He lived in a cramped rented room in a rundown building. The walls were stained, the ceiling fan clicked every few seconds, and the window had been jammed shut for months. He sat on his thin mattress that night, staring at a bowl of instant noodles that tasted like disappointment. His phone buzzed in his hand with yet another job rejection. The same phrases stared back at him: "We regret to inform you…" and "We cannot consider your application at this time."

His bank balance had dropped to ₹62. His landlord had called three times earlier. His boss at the part-time shop had cut his hours again. Life wasn't cruel—it was tired of him.

Aarav leaned back against the cold wall, exhaling softly. There was no anger left in him, no frustration. Just a kind of numbness that made everything feel blurry. Depression isn't dramatic; it's quiet and suffocating. He felt like he had been drowning slowly for years, and tonight, he simply stopped kicking.

A strange heaviness spread through his chest. At first, he thought it was just hunger or stress, but the pain sharpened until even breathing felt difficult. His fingertips went cold. His vision dimmed. His pulse stuttered like a dying engine.

No one was there to help. No one would notice if he was gone. And in his final moments, he didn't scream or fight. He simply whispered in his mind, almost like a prayer to no one in particular: "If there's a world where I can rise… a world where I'm not useless… let me go there."
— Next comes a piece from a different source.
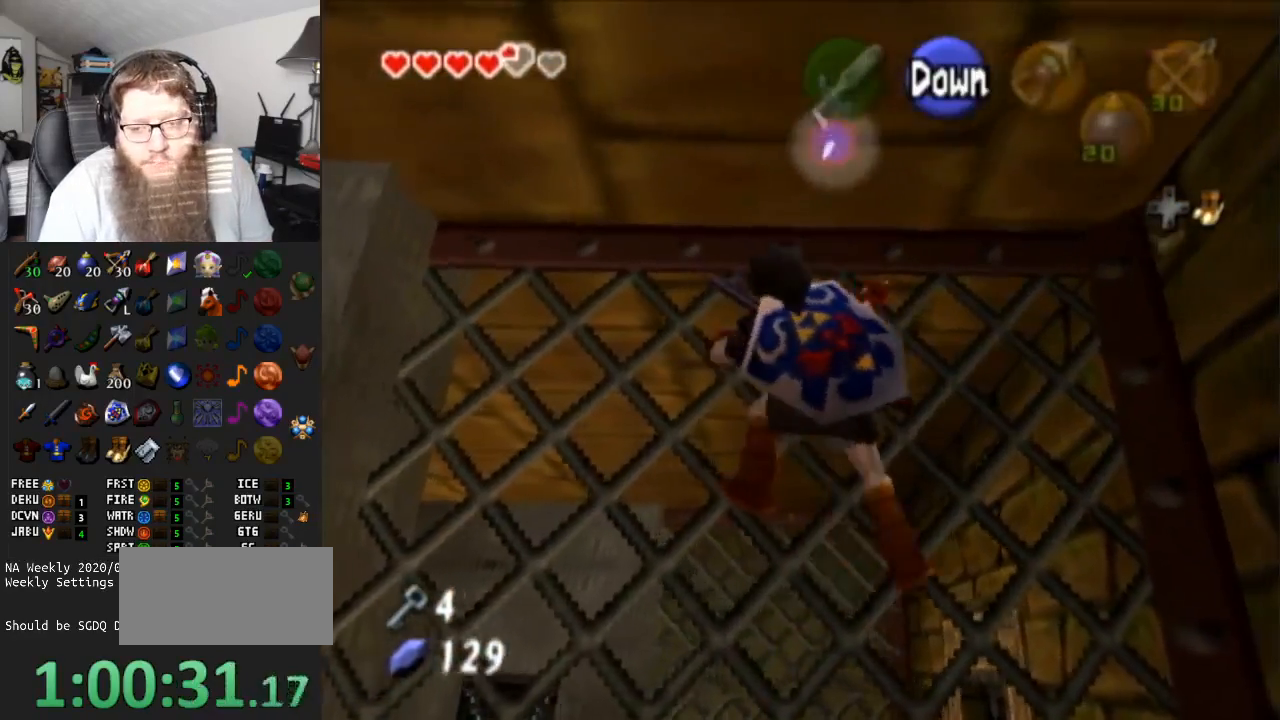
{"buttons": [], "left_stick": "up", "right_stick": "center", "events": []}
His heart stopped. His eyes closed. And the world he had once belonged to forgot him.

But death wasn't the end.

Something pulled him, as if an invisible hand had reached into the darkness and lifted him out of the broken shell of his human body. He floated weightlessly in an endless void. There was no light, no sound—just a vast, cosmic silence that felt older than time itself.

Then a crack of violet light split through the darkness, opening like a rip in existence. Without choice or resistance, he was dragged through it.

Aarav awakened on a cold metallic surface. But he no longer had arms or legs. He didn't breathe. He didn't blink. He didn't even recognize the shape of his body.

He was small—tiny, even. A creature made of shadow and star-dust, wriggling across a fractured battlefield suspended in the void. There were massive bodies floating around him—gigantic corpses of beings that were definitely not human. Shattered halos, broken divine armor, wings torn to particles. A graveyard of gods.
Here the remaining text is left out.